SUPPLIED ENTRIES:
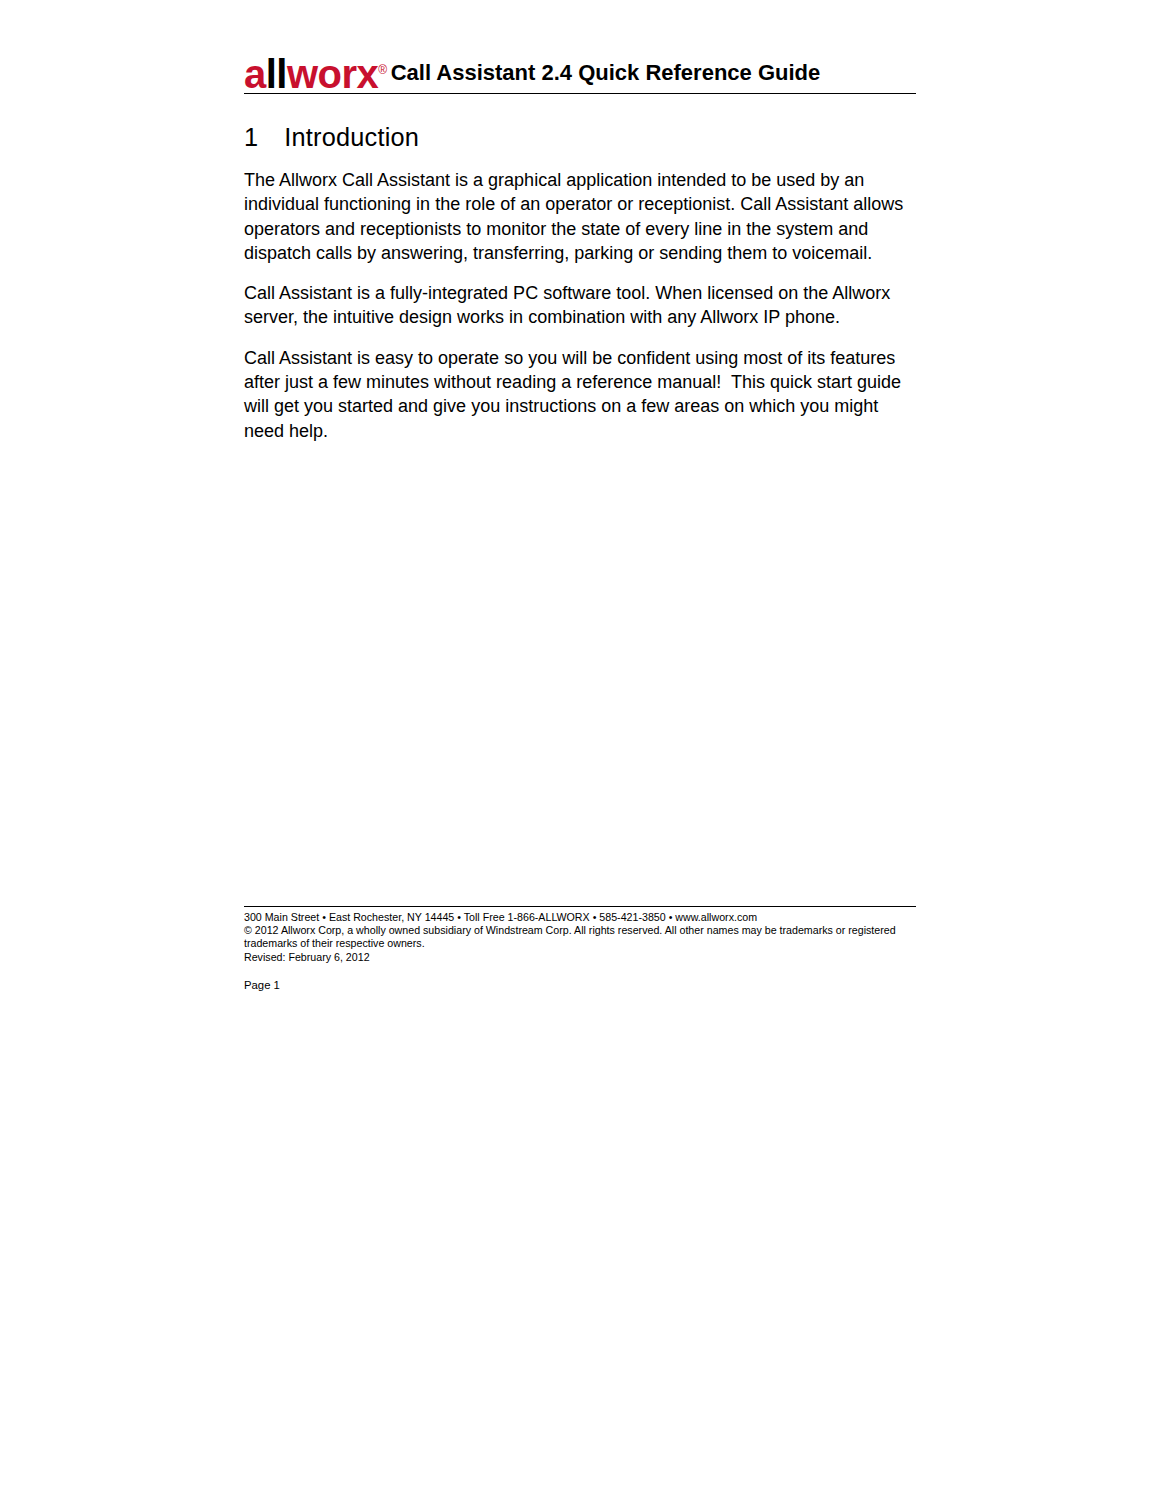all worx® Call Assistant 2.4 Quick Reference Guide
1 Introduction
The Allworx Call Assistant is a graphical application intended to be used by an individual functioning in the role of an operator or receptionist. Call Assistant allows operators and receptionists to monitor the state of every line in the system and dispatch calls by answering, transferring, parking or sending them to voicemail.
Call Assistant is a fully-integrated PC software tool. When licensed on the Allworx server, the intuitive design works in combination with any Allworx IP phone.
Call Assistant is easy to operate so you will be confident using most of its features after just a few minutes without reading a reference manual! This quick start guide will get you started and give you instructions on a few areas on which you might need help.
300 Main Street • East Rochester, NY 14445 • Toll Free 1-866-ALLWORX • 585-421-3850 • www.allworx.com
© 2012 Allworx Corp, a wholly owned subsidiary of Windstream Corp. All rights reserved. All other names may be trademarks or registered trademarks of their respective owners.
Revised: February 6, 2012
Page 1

DIRECTIONS FOR THIS TASK: Word for word, restate the lines above from the line containing "Call Assistant is a fully-integrated" through the line containing "Call Assistant is easy", with both included and nothing else.

RESPONSE BOX:
Call Assistant is a fully-integrated PC software tool. When licensed on the Allworx server, the intuitive design works in combination with any Allworx IP phone.
Call Assistant is easy to operate so you will be confident using most of its features after just a few minutes without reading a reference manual! This quick start guide will get you started and give you instructions on a few areas on which you might need help.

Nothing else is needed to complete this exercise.